Friday September 5th 2025

East Lothian Council headquarters
Written by Local Democracy Reporter, Marie Sharp
A new council committee set up to oversee the use of £13 million of community funds heard its first application behind closed doors less than ten minutes after getting underway today.
East Lothian Council’s new Common Good Committee was approved by elected members in July and brings together four individual town funds which had seen grants approved by their local ward councillors into one group.
But while the committee itself was held in public and webcast live on the council’s website, members decided to move into private before discussing the only application on the agenda.
The application from The Pantry, in Musselburgh, for a grant of £1,051.66 towards opening a second base in Newbigging in the town was heard in private under part of the Local Government (Scotland) Act 1973 which can exclude the public if it relates to “information concerning the financial or business affairs of any particular person other than the Authority”
Common Good funds are overseen by East Lothian Council for Dunbar, North Berwick, Haddington and Musselburgh, the latter of which has the largest balance by far at an estimated £9 million.

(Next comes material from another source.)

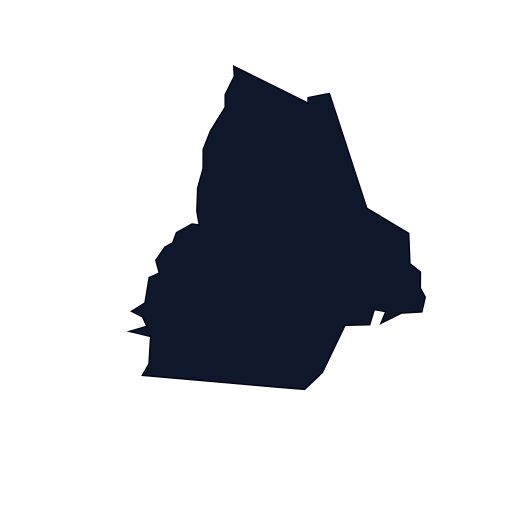 the district of Greene, Georgia, United States of America, rotated 47°
{"feature_id": "52423323B20574885687600", "entity_name": "Greene", "entity_type": "district", "adm_level": 2, "iso_a3": "USA", "parent_name": "United States of America", "parent_adm1": "Georgia", "projection": "robinson", "projection_center": [-83.176, 33.558], "detail": "fine", "context": "isolated", "style": "filled", "palette": "ink", "viewbox_px": 512, "rotation_deg": 47, "n_neighbors": 0, "source": "geoboundaries", "source_scale": "gbopen_adm2", "svg_char_len": 709}
<svg xmlns="http://www.w3.org/2000/svg" viewBox="0 0 512 512"><g transform="rotate(47 256 256)"><path d="M379.9,146.7L366.6,148.7L343.6,128.9L296.6,142.4L187.2,91.5L175.7,109.9L179.7,113.7L102.0,142.9L109.7,149.2L117.0,168.5L126.2,177.1L133.6,204.3L142.1,222.0L156.0,235.1L166.5,252.3L182.9,268.7L194.7,276.4L189.0,280.9L184.7,298.2L189.5,307.9L187.4,316.6L190.8,332.2L202.5,338.3L198.9,348.8L214.6,369.2L211.6,384.7L223.2,380.5L233.0,383.8L224.9,399.9L243.0,387.9L261.9,407.8L265.8,420.5L368.3,328.2L386.7,311.4L386.4,286.8L367.4,238.2L383.8,219.7L375.8,206.0L385.2,199.0L390.4,210.5L396.9,188.6L410.0,172.8L401.5,160.3L391.6,157.8L379.9,146.7Z" fill="#0f172a" stroke="#020617" stroke-width="1.5"/></g></svg>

The committee opened its first meeting with Provost Councillor John McMillan chairing it in the Town House in Haddington with minutes from the last individual fund committee meetings approved by local councillors.
A financial report on the current state of the four funds was presented to the committee outlining funds spent already this year from their agreed annual budgets.
It revealed that Dunbar had started in April with a £4,000 budget for grants and £5,000 budget for repairs and maintenance and, as of August, had spent £3,250 on grants and £6,869 on repair and maintenance.
In Haddington a grants budget of £10,000 had seen £4,000 spent in the first part of the year with a repairs budget of £12,000 remaining untouched.
Musselburgh’s grant budget of £112,000 had seen £40,890 handed out by August with £15,877 of its repair and maintenance budget of £70,000 spent and North Berwick had spent £4,000 of its £10,000 grant budget and £110 of its £10,000 repairs budget over the same period.